Transcribed page contents:
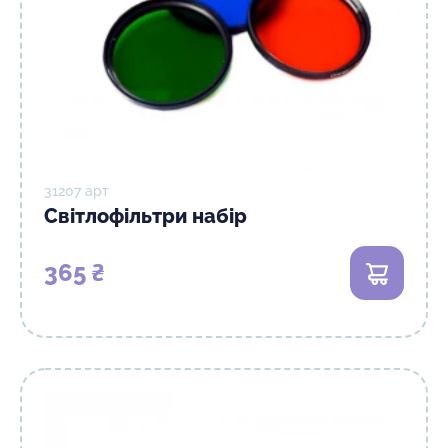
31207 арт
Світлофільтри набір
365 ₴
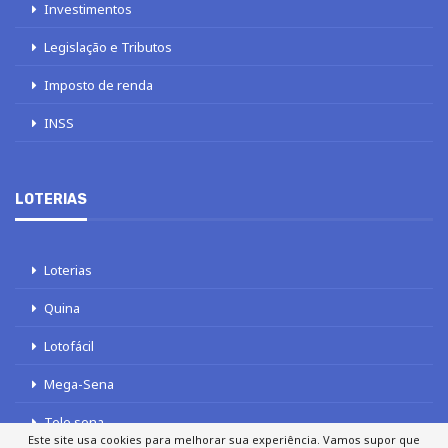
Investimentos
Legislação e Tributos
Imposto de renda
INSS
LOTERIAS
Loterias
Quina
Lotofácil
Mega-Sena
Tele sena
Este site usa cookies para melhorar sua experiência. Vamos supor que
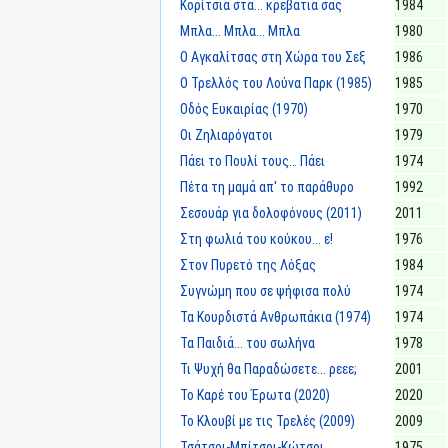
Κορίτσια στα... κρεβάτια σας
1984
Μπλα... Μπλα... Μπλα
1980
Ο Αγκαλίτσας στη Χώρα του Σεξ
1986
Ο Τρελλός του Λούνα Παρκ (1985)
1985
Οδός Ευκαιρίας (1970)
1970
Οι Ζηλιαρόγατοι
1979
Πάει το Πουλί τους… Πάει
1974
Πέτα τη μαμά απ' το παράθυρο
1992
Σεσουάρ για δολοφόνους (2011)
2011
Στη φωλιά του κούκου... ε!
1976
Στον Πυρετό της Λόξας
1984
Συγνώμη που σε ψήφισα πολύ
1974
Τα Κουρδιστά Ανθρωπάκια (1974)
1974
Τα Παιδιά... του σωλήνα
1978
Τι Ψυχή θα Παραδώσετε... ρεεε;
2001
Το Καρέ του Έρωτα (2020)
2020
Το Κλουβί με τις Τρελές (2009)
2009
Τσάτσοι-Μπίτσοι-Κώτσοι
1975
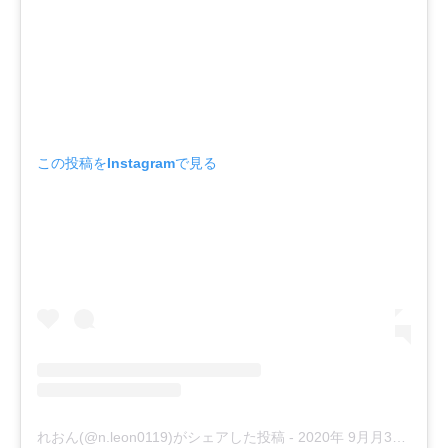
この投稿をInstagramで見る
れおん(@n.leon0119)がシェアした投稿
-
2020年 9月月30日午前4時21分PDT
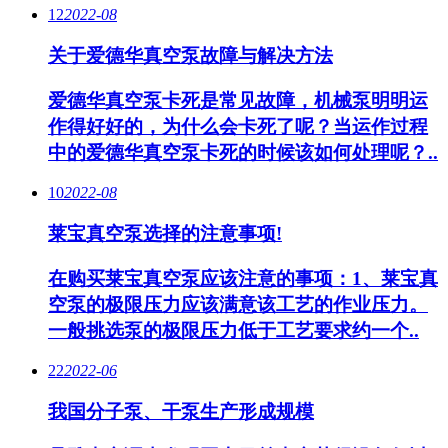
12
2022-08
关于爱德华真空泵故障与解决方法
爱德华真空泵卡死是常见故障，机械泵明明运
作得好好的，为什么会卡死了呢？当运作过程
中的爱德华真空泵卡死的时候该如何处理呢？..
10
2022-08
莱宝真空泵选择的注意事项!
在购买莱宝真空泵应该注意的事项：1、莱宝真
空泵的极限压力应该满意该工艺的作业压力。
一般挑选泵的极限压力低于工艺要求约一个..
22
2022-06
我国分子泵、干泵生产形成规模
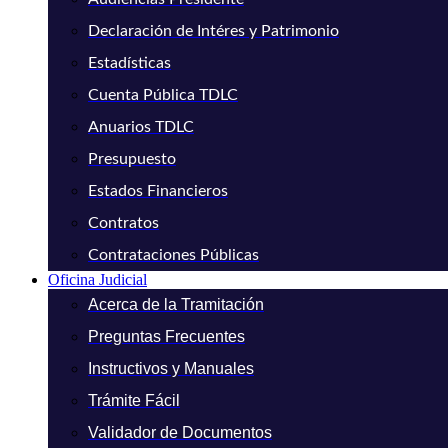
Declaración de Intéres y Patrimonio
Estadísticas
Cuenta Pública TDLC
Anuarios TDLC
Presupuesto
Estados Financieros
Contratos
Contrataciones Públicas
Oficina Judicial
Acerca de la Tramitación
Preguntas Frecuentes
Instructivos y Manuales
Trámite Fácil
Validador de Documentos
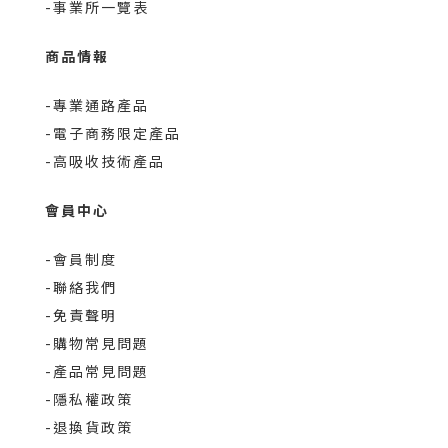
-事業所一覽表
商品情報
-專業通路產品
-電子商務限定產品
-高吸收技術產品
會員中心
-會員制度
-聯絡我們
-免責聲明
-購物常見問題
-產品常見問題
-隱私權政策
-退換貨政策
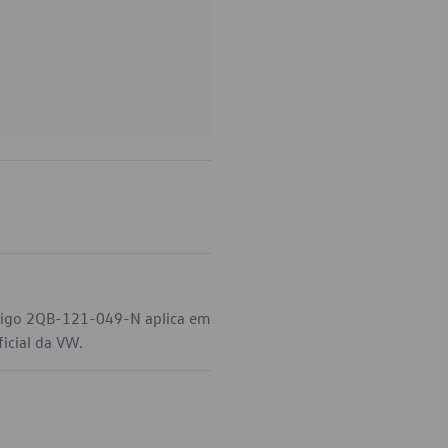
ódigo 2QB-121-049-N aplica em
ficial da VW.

** Exercise brief **
Copy each record exactly. Leave any images out of the copy.

** Written response **
31207 арт
Світлофільтри набір
365 ₴
Investimentos
Legislação e Tributos
Imposto de renda
INSS
LOTERIAS
Loterias
Quina
Lotofácil
Mega-Sena
Tele sena
Este site usa cookies para melhorar sua experiência. Vamos supor que
Κορίτσια στα... κρεβάτια σας
1984
Μπλα... Μπλα... Μπλα
1980
Ο Αγκαλίτσας στη Χώρα του Σεξ
1986
Ο Τρελλός του Λούνα Παρκ (1985)
1985
Οδός Ευκαιρίας (1970)
1970
Οι Ζηλιαρόγατοι
1979
Πάει το Πουλί τους… Πάει
1974
Πέτα τη μαμά απ' το παράθυρο
1992
Σεσουάρ για δολοφόνους (2011)
2011
Στη φωλιά του κούκου... ε!
1976
Στον Πυρετό της Λόξας
1984
Συγνώμη που σε ψήφισα πολύ
1974
Τα Κουρδιστά Ανθρωπάκια (1974)
1974
Τα Παιδιά... του σωλήνα
1978
Τι Ψυχή θα Παραδώσετε... ρεεε;
2001
Το Καρέ του Έρωτα (2020)
2020
Το Κλουβί με τις Τρελές (2009)
2009
Τσάτσοι-Μπίτσοι-Κώτσοι
1975
この投稿をInstagramで見る
れおん(@n.leon0119)がシェアした投稿
-
2020年 9月月30日午前4時21分PDT
12
2022-08
关于爱德华真空泵故障与解决方法
爱德华真空泵卡死是常见故障，机械泵明明运
作得好好的，为什么会卡死了呢？当运作过程
中的爱德华真空泵卡死的时候该如何处理呢？..
10
2022-08
莱宝真空泵选择的注意事项!
在购买莱宝真空泵应该注意的事项：1、莱宝真
空泵的极限压力应该满意该工艺的作业压力。
一般挑选泵的极限压力低于工艺要求约一个..
22
2022-06
我国分子泵、干泵生产形成规模
Declaración de Intéres y Patrimonio
Estadísticas
Cuenta Pública TDLC
Anuarios TDLC
Presupuesto
Estados Financieros
Contratos
Contrataciones Públicas
Oficina Judicial
Acerca de la Tramitación
Preguntas Frecuentes
Instructivos y Manuales
Trámite Fácil
Validador de Documentos
-事業所一覽表
商品情報
-專業通路產品
-電子商務限定產品
-高吸收技術產品
會員中心
-會員制度
-聯絡我們
-免責聲明
-購物常見問題
-產品常見問題
-隱私權政策
-退換貨政策
ódigo 2QB-121-049-N aplica em
ficial da VW.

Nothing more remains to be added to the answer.